The lie about time
There is always something on the to-do list that doesn’t get checked off. It usually isn’t a high priority, rather a strong preference to get it done. The preference is strong enough, however, to take up residence in your mind and on your to-do list.
For some, getting to inbox zero is a high priority. An inbox with e-mails waiting for a response is equivalent to items on a to-do list. For others, it is cleaning out the basement or finding a home for the 100s of Legos on the kitchen table. In the professional realm, it is the 1-2 things on your to-do list that keep getting moved from the old to the new list.
The bare truth of the situation isn't that you don’t have the time, it is that you don’t want to do it.
I remember working towards inbox zero before I left work to have a baby. Outlook was set-up to automatically archive e-mails older than 6 months. As I searched all my folders for red Outlook flags (absolute highest priority), I noticed that some red flag e-mails were almost a year old.
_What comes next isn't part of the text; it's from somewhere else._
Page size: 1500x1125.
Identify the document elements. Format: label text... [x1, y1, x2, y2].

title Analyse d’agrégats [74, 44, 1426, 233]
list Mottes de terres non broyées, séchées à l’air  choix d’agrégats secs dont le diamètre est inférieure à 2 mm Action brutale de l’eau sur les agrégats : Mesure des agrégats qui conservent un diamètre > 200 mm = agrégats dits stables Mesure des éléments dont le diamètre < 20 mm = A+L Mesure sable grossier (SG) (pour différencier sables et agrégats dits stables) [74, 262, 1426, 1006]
I decided to delete all the e-mails that were older than 6 months. As I worked through the last 20 e-mails, of my 6 months or less inbox, I realized that I didn’t want to deal with them. It was the slowest weeks of my job so I had the time to do them. I just didn’t want to do it.
I have closed several cases in the past month and time has become available to get “bottom of the pile” tasks done. Are they done? No. They are on my list for today. Will a few get done today? Unless an emergency happens this afternoon, I have several hours of uninterrupted time to get the work done.
My point is that now, when I have the time, my list will only budge if I can find a way to motivate myself to get things done. It isn’t about time, it is about the right frame of mind.
If it is work related, I need to mentally coach myself that I have a responsibility to my clients and my practice to get done what needs to be done. If it is related to home, I need to determine if I want to buckle down and do it or if I’d rather take the time to rest and do things I enjoy. Legos have been on the table for more than two years in various forms. A few more weeks won’t make a difference.